UK transport secretary Christopher Grayling could not have been more poorly informed and briefed when he said that industrial dispute involving one of England’s busiest train companies was ‘all about who pushes a button to close the doors’.
Mr Grayling’s comment came during a television interview from the Conservative Party conference in Birmingham.
The dispute involves the Rail, Maritime and Transport Union and Southern, part of the Govia-run Great Northern, Thameslink and Southern (G’n’Ts) operating contract.
The G’n’Ts managers say drivers can close doors perfectly safely. The RMT disagrees, saying guards are vital to passenger safely.
The day before the strike, services on another part of the G’n’Ts route network were disrupted after one of their trains hit a herd of cows that had escaped onto the railway lines near Peterborough. Several animals were killed.

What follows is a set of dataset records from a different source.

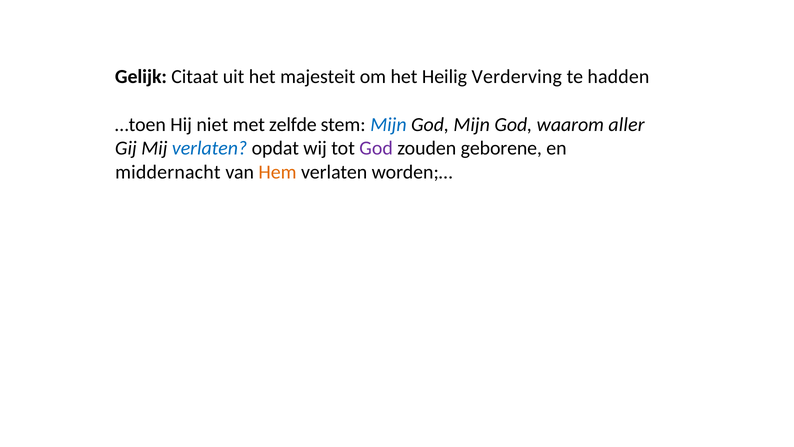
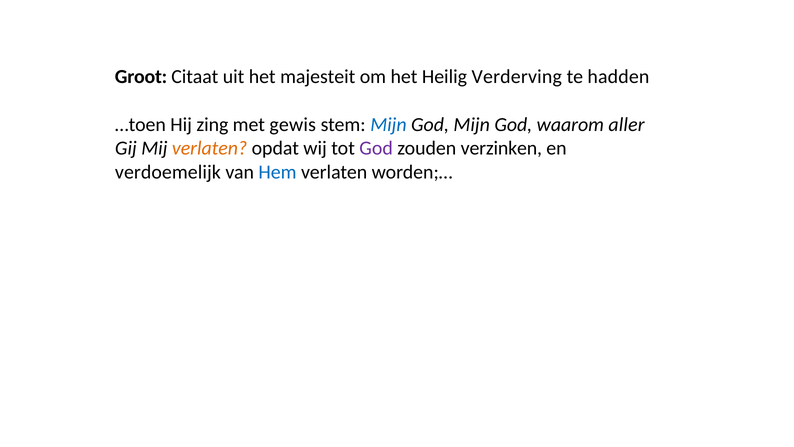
Gelijk: Gelijk -> Groot
niet: niet -> zing
zelfde: zelfde -> gewis
verlaten at (210, 148) colour: blue -> orange
geborene: geborene -> verzinken
middernacht: middernacht -> verdoemelijk
Hem colour: orange -> blue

Trains on that route – which is also part of the East Coast Mainline – operated by Virgin East Coast, Grand Central and Hull Trains were also affected, with delays and disruption lasting for nearly 12 hours.
Those intending to travel from Leeds to London early that afternoon were diverted – via Sheffield.

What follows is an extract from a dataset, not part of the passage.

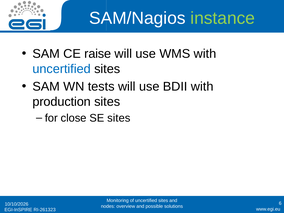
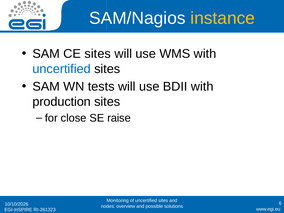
instance colour: light green -> yellow
CE raise: raise -> sites
SE sites: sites -> raise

In Leeds, the scores of passengers ready to occupy an eight-carriage train in Leeds were hoarded on to an already busy five-carriage diesel unit operated by Deutsche Bahn’s Cross Country Trains business.
That loading process took nearly 15 minutes and was only achieved because a guard was able to get off the train to walk along the platform, encouraging travellers to move along each carriage so that more people could get on.
Although despatchers from other companies helped, it would not have been sensible – or safe – for the driver to leave the train cab to do this job. Either passengers would have been standing dangerously in a heavily overcrowded train because no one had encouraged them to love or others would have been abandoned, to face further delays to their journeys.
As far as the train operating companies are concerned, revenue and profits are the focus while safety and service are but incidental.
The passengers heeded the guard-conductor because they knew he had safety responsibilities. Attitudes towards conductors regarded simply as glorified ticket inspectors would not have been the same.
The role of guard-conductors is already made worse, because they are regarded as personifying the officious and long-winded announcements about ticket restrictions that they are required to read by insensitive train-operating company (Toc) executives at the start of each journey. Such scripts are widely perceived by passengers as money-grabbing and sanctimonious, reminding them that as far as the Tocs are concerned, revenue and profits are the focus while safety and service are but incidental.
In emergencies, such as trains hitting cows for example, passengers are far more prepared to listen to instructions and advice from railway staff they know have safety responsibility and training. The respect and regard given to those they see as jumped-up ticket sellers will not be the same, so when emergencies do occur, the consequences could easily be more serious.
Mr Grayling and G’n’Ts company executives may say that such incidents are rare. That may be true. However, when they do occur, the probability of serious distress or injury may be exacerbated unnecessarily by a relative short-term and short-sighted attempt to cut costs.
Unless drivers can quickly check each door with closed-circuit TV cameras inside the carriages before every departure, they will not see anyone standing too close to a door or overcrowding in vestibules. Leaving their cabs to make checks would both increase the stopping time and every station and be an unnecessary and unjustifiable safety compromise.
Lay passengers’ perceptions of danger may well increase as they become more aware of the risks that go with the removal of train guards. While incidents when guards are needed may be rare, the potential ramifications may be out of all proportion.
Ironically, Mr Grayling’s comments came just hours before his approach to privatising the UK probation service had been condemned by HM Inspector of Probation. Dame Glenys Stacey indirectly blamed the dogma of the then justice secretary for failing prisoners and increasing public dangers.
And, within 48 hours, Scotrail – which is run by Abellio, the overseas division of Netherlands Railways – had reached an agreement with the RMT that their guards would remain responsible for closing train doors.